### Materials provided
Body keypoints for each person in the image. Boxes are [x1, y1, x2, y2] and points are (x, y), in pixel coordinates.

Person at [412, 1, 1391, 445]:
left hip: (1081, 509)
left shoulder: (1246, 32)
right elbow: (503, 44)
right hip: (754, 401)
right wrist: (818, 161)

* * *

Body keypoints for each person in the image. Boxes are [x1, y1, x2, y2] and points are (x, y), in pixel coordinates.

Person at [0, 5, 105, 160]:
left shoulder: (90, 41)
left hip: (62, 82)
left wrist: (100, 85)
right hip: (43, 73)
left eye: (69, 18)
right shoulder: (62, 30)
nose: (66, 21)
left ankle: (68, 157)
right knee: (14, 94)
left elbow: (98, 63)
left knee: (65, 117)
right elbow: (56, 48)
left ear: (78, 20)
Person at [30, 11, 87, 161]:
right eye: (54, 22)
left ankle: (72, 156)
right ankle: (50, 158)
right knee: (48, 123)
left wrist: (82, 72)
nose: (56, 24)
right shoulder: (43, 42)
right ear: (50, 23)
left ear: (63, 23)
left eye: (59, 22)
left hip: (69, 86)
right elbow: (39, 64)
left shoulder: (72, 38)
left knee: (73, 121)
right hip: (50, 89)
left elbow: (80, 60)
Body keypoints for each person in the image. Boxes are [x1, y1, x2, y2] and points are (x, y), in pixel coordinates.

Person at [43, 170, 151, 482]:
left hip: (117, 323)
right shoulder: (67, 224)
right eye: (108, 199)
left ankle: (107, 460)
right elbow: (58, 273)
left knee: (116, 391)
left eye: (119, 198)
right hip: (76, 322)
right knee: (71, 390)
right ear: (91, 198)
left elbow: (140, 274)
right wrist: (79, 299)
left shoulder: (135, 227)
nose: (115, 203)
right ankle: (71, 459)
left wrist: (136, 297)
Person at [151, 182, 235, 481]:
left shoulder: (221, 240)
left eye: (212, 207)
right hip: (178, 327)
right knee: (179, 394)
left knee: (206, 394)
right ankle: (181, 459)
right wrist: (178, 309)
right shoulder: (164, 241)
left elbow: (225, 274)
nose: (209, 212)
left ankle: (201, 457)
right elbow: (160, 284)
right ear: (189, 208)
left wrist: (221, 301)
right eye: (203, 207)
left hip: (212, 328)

==

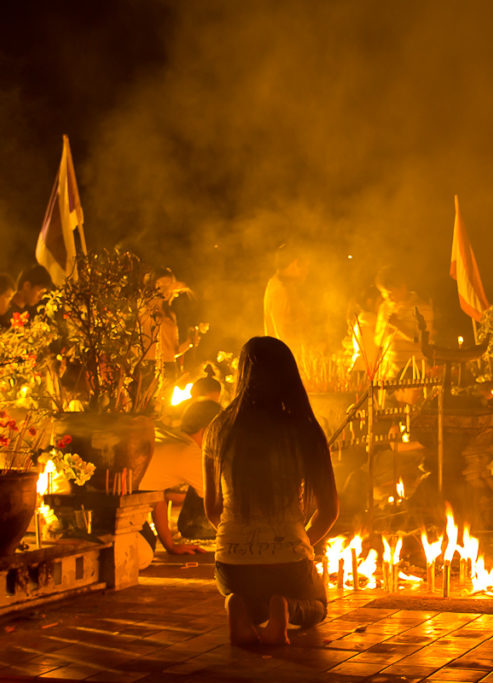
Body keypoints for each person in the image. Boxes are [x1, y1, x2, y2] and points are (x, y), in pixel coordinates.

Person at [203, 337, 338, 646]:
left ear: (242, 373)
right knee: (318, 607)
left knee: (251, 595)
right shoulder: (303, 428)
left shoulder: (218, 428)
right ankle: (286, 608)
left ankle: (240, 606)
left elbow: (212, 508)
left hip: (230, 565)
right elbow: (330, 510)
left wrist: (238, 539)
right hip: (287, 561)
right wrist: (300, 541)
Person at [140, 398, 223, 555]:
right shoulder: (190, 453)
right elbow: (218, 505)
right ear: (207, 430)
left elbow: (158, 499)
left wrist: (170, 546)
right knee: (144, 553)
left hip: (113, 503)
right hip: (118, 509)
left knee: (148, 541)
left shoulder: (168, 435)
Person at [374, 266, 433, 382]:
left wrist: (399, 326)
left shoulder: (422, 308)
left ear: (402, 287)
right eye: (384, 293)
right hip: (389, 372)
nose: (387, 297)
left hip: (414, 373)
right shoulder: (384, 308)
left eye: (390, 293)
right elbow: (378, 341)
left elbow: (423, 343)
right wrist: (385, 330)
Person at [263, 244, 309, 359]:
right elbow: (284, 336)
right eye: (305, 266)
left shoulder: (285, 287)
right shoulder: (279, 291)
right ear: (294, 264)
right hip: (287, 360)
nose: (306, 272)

### Task statement
Give back, word for word, only the lines above from the line holding "left wrist: (238, 539)" to the line holding "left hip: (414, 373)", both included.

### Worked solution
left wrist: (238, 539)
right hip: (287, 561)
right wrist: (300, 541)
Person at [140, 398, 223, 555]:
right shoulder: (190, 453)
right elbow: (218, 505)
right ear: (207, 430)
left elbow: (158, 499)
left wrist: (170, 546)
right knee: (144, 553)
left hip: (113, 503)
right hip: (118, 509)
left knee: (148, 541)
left shoulder: (168, 435)
Person at [374, 266, 433, 382]:
left wrist: (399, 326)
left shoulder: (422, 308)
left ear: (402, 287)
right eye: (384, 293)
right hip: (389, 372)
nose: (387, 297)
left hip: (414, 373)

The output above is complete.